L'épidémie d'Ebola qui touche la RDC n'aurait pas de lien avec celle d'Afrique de l'ouest

26/08/14 à 06:50 - Mise à jour à 06:50

Source: Le Vif

République démocratique du Congo (RDC) est confrontée depuis 1976 à sa septième épidémie de fièvre hémorragique Ebola, circonscrite cette fois dans une région reculée du pays et distincte, selon Kinshasa, de celle qui sévit en Afrique de l'Ouest, 1.427 personnes sont décédées depuis le début de l'année.

L'épidémie d'Ebola qui touche la RDC n'aurait pas de lien avec celle d'Afrique de l'ouest

© AFP

La dernière épidémie en date, survenue à Djera, dans la province de l'Equateur (nord-ouest du pays) a été déclarée dimanche et a fait au moins deux morts, selon le ministre congolais de la Santé, le Dr Félix Kabange Numbi, cité par les médias locaux. M. Kabange a toutefois affirmé que celle-ci n'avait "aucun lien avec celle qui sévit en Afrique de l'Ouest". "L'expérience acquise lors des six précédentes épidémies d'Ebola sera mise à contribution pour contenir cette maladie", a encore déclaré le ministre, assurant que l'épidémie était "circonscrite au secteur de Djera" dans le territoire de Boende, ville située à près de 800 km au nord-est de Kinshasa et à 300 km à l'est de Mbandaka, le chef-lieu de la province bordant notamment la République centrafricaine.

C'est en RDC, alors appelée Zaïre, que le virus Ebola est identifié pour la première fois en 1976 à Yabuku dans la même province de l'Equateur, a rappelé lundi la radio onusienne Okapi.

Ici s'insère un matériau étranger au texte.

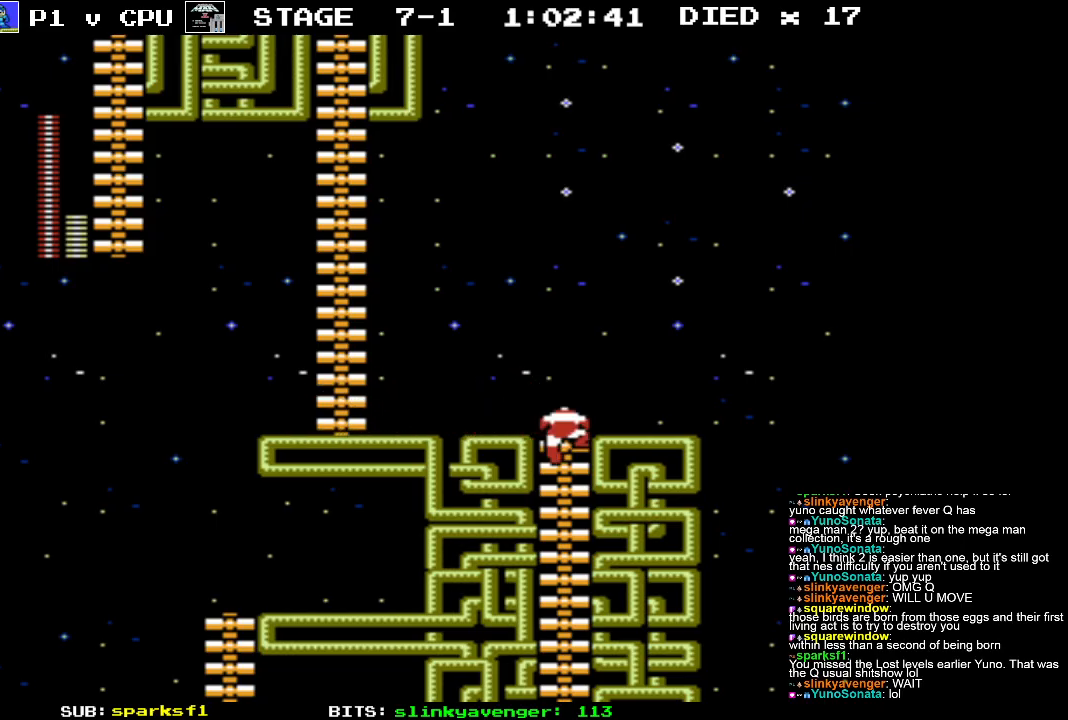
{"buttons": ["DPAD_DOWN"], "events": []}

Le virus d'Ebola s'était alors propagé simultanément dans deux régions frontalières entre le Soudan et le Zaïre, près d'une rivière dont il tire le nom. La flambée épidémique la plus meurtrière a fait 280 morts en RDC sur 318 cas officiellement enregistrés dans le pays. Au Soudan où 284 personnes ont été contaminées, le virus a tué 151 patients. L'année suivante, la maladie frappe encore la RDC. La seule personne infectée ne survivra pas. L'épidémie (souche Ebola Zaïre) ressurgit en 1995. Cette fois-ci, c'est dans la ville de Kikwit au Bandundu (ouest) que la maladie sévit: sur 315 cas, 254 s'avèrent mortels. Un médecin a raconté avoir vu une infirmière être contaminée pour avoir simplement fermé les yeux de sa collègue qui venait de mourir. En 2007, la même épidémie frappe Mweka 1 au Kasaï-Occidental (centre), faisant 187 morts sur les 264 cas enregistrés.

La fièvre hémorragique a particulièrement sévi entre avril et octobre dans cette province. L'année d'après, l'épidémie ressurgit dans la même province dans la cite de Mweka 2. Elle est plus contenue que l'année précédente. Trente-deux cas et quatorze morts sont recensés. En 2012, une épidémie d'Ebola est déclarée à Isiro en Province orientale (nord-est). Elle fera 29 morts sur les 57 cas recensés.C'est la dernière épidémie d'Ebola que le pays a connue avant celle de Djera. Le virus a aussi touché les pays voisins de la RDC. En 2000 et 2001, pour la première fois, il frappe l'Ouganda (souche Ebola Soudan) ravageant le nord du pays. Entre le début de l'épidémie en septembre et sa fin officielle en février, 425 personnes contractent la maladie pour la plupart à Gulu mais aussi dans le district de Masindi dans le nord et à Mbarara (ouest). En quelque mois, la fièvre hémorragique a tué 224 personnes.

Au Gabon, une épidémie de fièvre hémorragique Ebola (Ebola Zaïre) se déclenche entre octobre 2001 et mai 2013 dans la province de l'Ogooué-Ivindo (nord-est) faisant 53 morts sur un total de 65 cas répertoriés. Cette épidémie était la quatrième de ce type dans cette même province rurale et peu peuplée, couverte de forêt équatoriale et voisine du Congo-Brazzaville, qui a également été touché (44 morts). Les trois précédentes épidémies au Gabon, l'une en 1994 et deux en 1996, avaient fait près de 100 morts.

En 2003, la fièvre (Ebola Zaïre) sévit au Congo (Brazzaville) voisin, faisant, entre janvier et avril, 128 morts sur 143 personnes contaminées soit un taux de mortalité de 90%. L'épidémie a particulièrement flambé dans le département de la Cuvette-Ouest (nord-ouest) frontalier de l'Est gabonais, à la suite de la manipulation par les populations de carcasses de gorilles ou chimpanzés trouvés morts dans les forêts, ayant succombé au virus d'Ebola.